@Simeon - just decided to tidy up my Codea system and the first thing I have tried is exporting files to an external drive. When run through the system ie the zip export, worked fine - but relatively slow (one file a time). So I tried using the fileapp and seemed to work, did so for all files in documents (is root) but seems regards all collections as a folder but can’t see the files inside.
Thought: could you make all collections as zip files,and possibly even the .Codea files too, so the is recognised them as zips and deals with them accordingly? Internally Codea could treat them as .Codea or collections.
Version 4 might change all this.
Second thought: the arrival of metal means anyone with metal based Mac can access Codea on the iPad much easier than older Mac kit. Does it enable on Mac editing.
Anticipating it does - our only alternative to that is Airdrop and the browser editing which works well but had few issues. Any chance this could be improved? I wondered if you could modify it to export and import files from established editors like Notepad+ or Visual Studio Code and not live editing. That may stop some of the issues.
Finaly I think I am a little naive when thinking about iOS and Codea under the hood, like does the iPad multitask or simply share memory and switch and how does Codea interact, flowchart sort of thing - mainly in series or graphics then touch sort of thing. Any documentation or literature you could point me to?
Codea will open any folder with a
.codea extension. The zip import you mention was a way to bring files into Codea — but you could just as easily unzip them using the Files app and then tap on the
.codea files to edit and run them using Codea
You can store
.codea files anywhere on your iPad, and you can tap them in the Files app to edit them. That said, only the ones in the “On My iPad > Codea” folder will show up in the main project browser
Regarding Metal and macOS:
Codea 4.0 will have an entirely new renderer which uses Metal. This means it will run on macOS, and this includes the code editor. On macOS you will typically have
.codea files on your hard drive that you double-click to open in Codea. You could use any text editor to open these files (e.g., drag-and-drop a .codea package onto Sublime Text, or VS Code, and it will just show you all the Lua files inside)
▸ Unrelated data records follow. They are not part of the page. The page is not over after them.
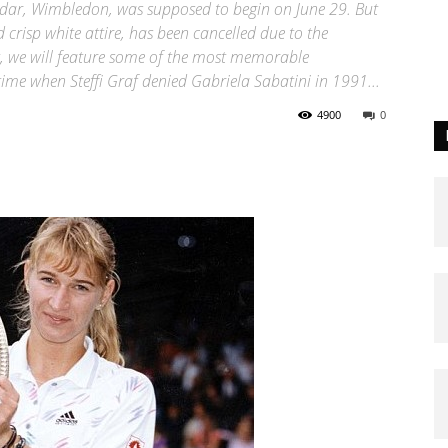
endar, Wimbledon, was supposed to begin on June 29. But
crisp white attire, has been cancelled due to the
, we will feature some of the most memorable
ime when Steffi Graf denied Gabriela Sabatini in 1991...
4900
0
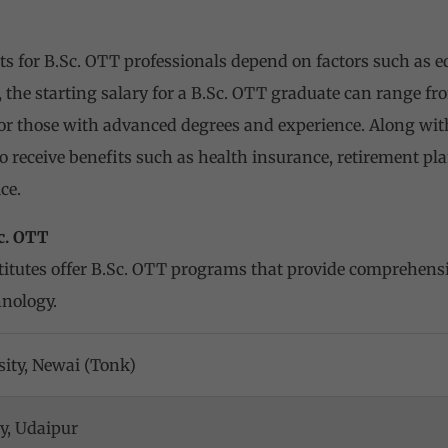
ts for B.Sc. OTT professionals depend on factors such as ed
 the starting salary for a B.Sc. OTT graduate can range fr
for those with advanced degrees and experience. Along with
 receive benefits such as health insurance, retirement pla
ce.
Sc. OTT
itutes offer B.Sc. OTT programs that provide comprehensi
hnology.
ity, Newai (Tonk)
ty, Udaipur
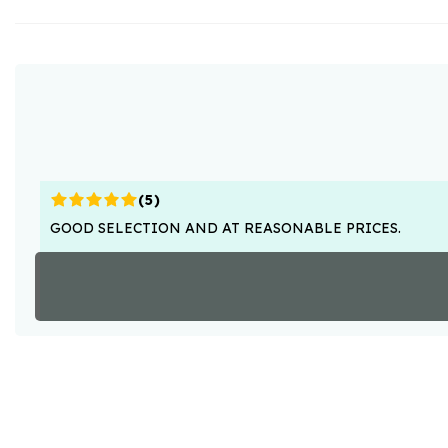
(
5
)
GOOD SELECTION AND AT REASONABLE PRICES.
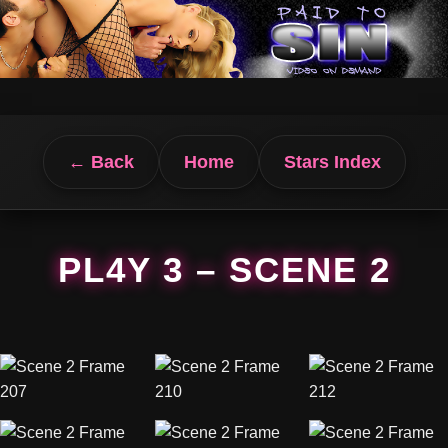
← Back
Home
Stars Index
PL4Y 3 – SCENE 2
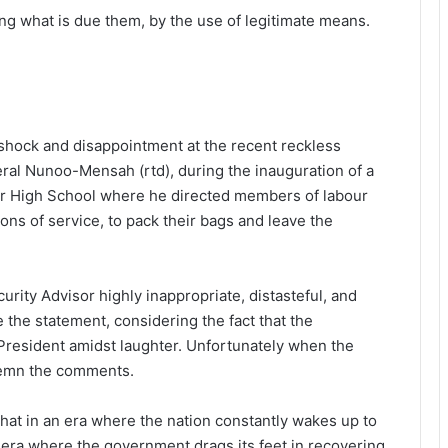
g what is due them, by the use of legitimate means.
 shock and disappointment at the recent reckless
eral Nunoo-Mensah (rtd), during the inauguration of a
ior High School where he directed members of labour
ons of service, to pack their bags and leave the
rity Advisor highly inappropriate, distasteful, and
 the statement, considering the fact that the
President amidst laughter. Unfortunately when the
demn the comments.
hat in an era where the nation constantly wakes up to
era where the government drags its feet in recovering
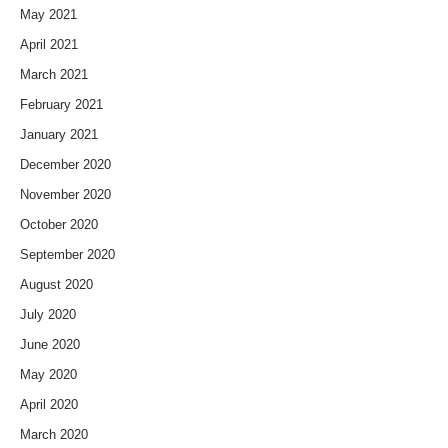
May 2021
April 2021
March 2021
February 2021
January 2021
December 2020
November 2020
October 2020
September 2020
August 2020
July 2020
June 2020
May 2020
April 2020
March 2020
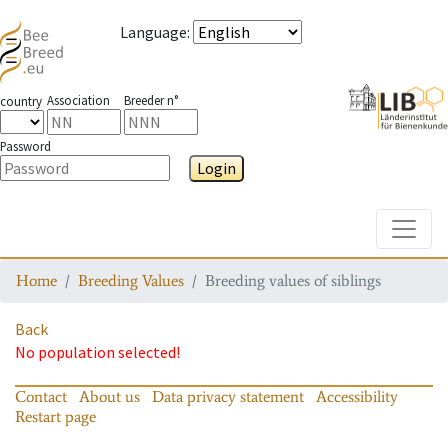
Language
:
Association
Breeder n°
country
Password
Login
Toggle
Home
Breeding Values
Breeding values of siblings
Back
No population selected!
Contact
About us
Data privacy statement
Accessibility
Restart page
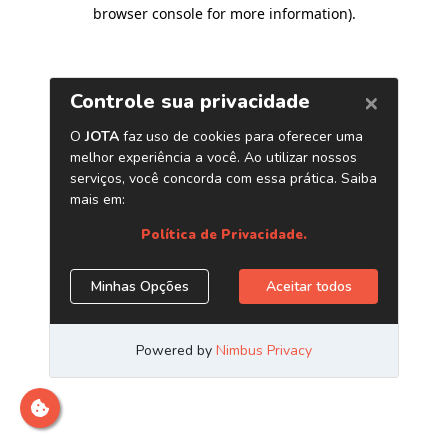
browser console for more information)
.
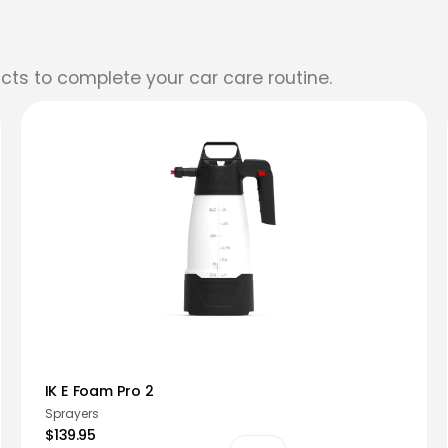
cts to complete your car care routine.
IK E Foam Pro 2
Sprayers
$139.95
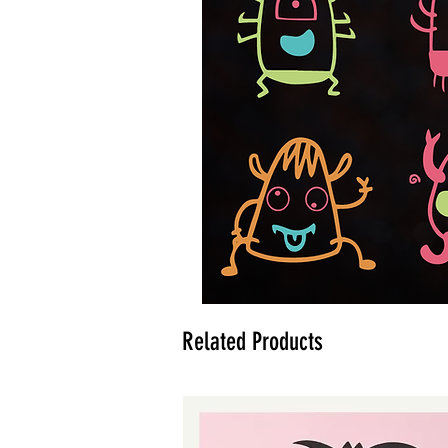
Related Products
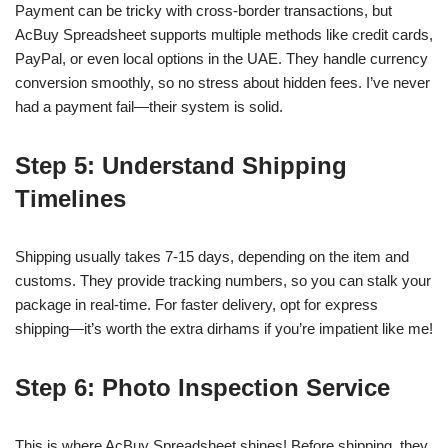
Payment can be tricky with cross-border transactions, but
AcBuy Spreadsheet supports multiple methods like credit cards,
PayPal, or even local options in the UAE. They handle currency
conversion smoothly, so no stress about hidden fees. I’ve never
had a payment fail—their system is solid.
Step 5: Understand Shipping
Timelines
Shipping usually takes 7-15 days, depending on the item and
customs. They provide tracking numbers, so you can stalk your
package in real-time. For faster delivery, opt for express
shipping—it’s worth the extra dirhams if you’re impatient like me!
Step 6: Photo Inspection Service
This is where AcBuy Spreadsheet shines! Before shipping, they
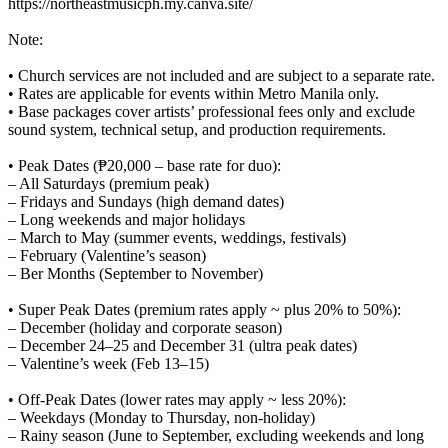
https://northeastmusicph.my.canva.site/
Note:
• Church services are not included and are subject to a separate rate.
• Rates are applicable for events within Metro Manila only.
• Base packages cover artists’ professional fees only and exclude
sound system, technical setup, and production requirements.
• Peak Dates (₱20,000 – base rate for duo):
– All Saturdays (premium peak)
– Fridays and Sundays (high demand dates)
– Long weekends and major holidays
– March to May (summer events, weddings, festivals)
– February (Valentine’s season)
– Ber Months (September to November)
• Super Peak Dates (premium rates apply ~ plus 20% to 50%):
– December (holiday and corporate season)
– December 24–25 and December 31 (ultra peak dates)
– Valentine’s week (Feb 13–15)
• Off-Peak Dates (lower rates may apply ~ less 20%):
– Weekdays (Monday to Thursday, non-holiday)
– Rainy season (June to September, excluding weekends and long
Not exactly sure what you mean with the last question. iPad apps are either active (visible on the screen) or suspended (closed). This is very different to Mac apps, because on the Mac when you minimise or put a window in the background, the application is still running. On iOS the application essentially gets “frozen” and no longer receives CPU time. If the application remains unused for a while on iOS it gets quit completely and the next time you open it, it runs from scratch
wait, C4 will run on the mac??
@RonJeffries - I had heard metal would allow iPad apps to run on the new generation of Mac’s. But, not on old Mac’s. That’s why I was hoping we could find another way of enabling a similar system with the old kit. Like Aircode and browsers. Could we have Codea running in a browser?